• **What the task requires**
Please return the material below without any change, from the line holding "Co budete potřebovat" to the line holding "květy pivoněk, kerblíku", inclusive.

• **Information**
>>>>>

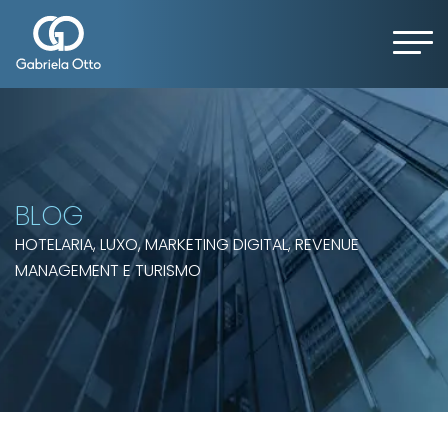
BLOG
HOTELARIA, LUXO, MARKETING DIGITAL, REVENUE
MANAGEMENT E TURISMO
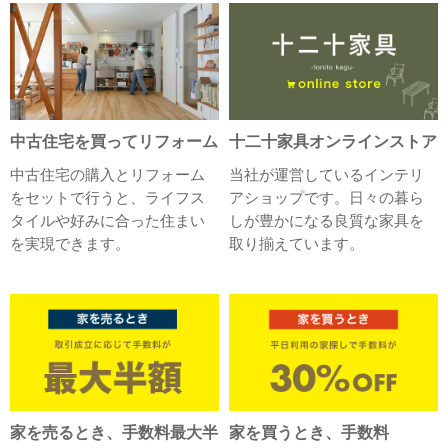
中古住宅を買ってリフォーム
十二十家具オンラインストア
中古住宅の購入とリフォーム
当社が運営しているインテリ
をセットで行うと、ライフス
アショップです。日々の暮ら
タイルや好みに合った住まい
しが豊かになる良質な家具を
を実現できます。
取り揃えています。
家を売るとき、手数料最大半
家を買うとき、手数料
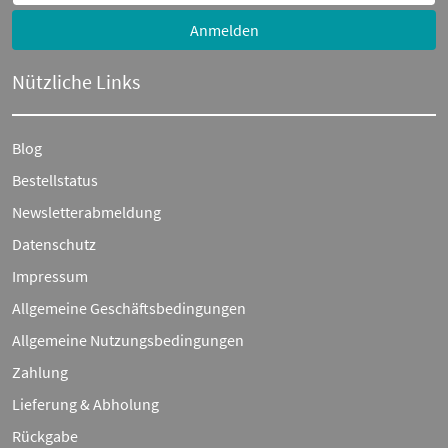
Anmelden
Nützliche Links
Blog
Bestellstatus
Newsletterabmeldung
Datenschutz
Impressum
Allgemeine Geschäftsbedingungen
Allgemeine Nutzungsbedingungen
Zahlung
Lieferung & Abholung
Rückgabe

<<<<<
>>>>>

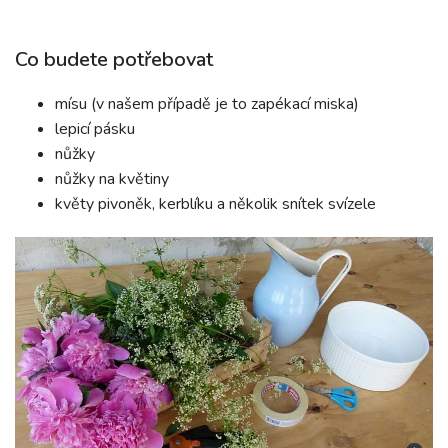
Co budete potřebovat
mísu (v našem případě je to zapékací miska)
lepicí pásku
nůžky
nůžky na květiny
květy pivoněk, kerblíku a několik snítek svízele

<<<<<

• **Answer to this exercise**
Co budete potřebovat
mísu (v našem případě je to zapékací miska)
lepicí pásku
nůžky
nůžky na květiny
květy pivoněk, kerblíku a několik snítek svízele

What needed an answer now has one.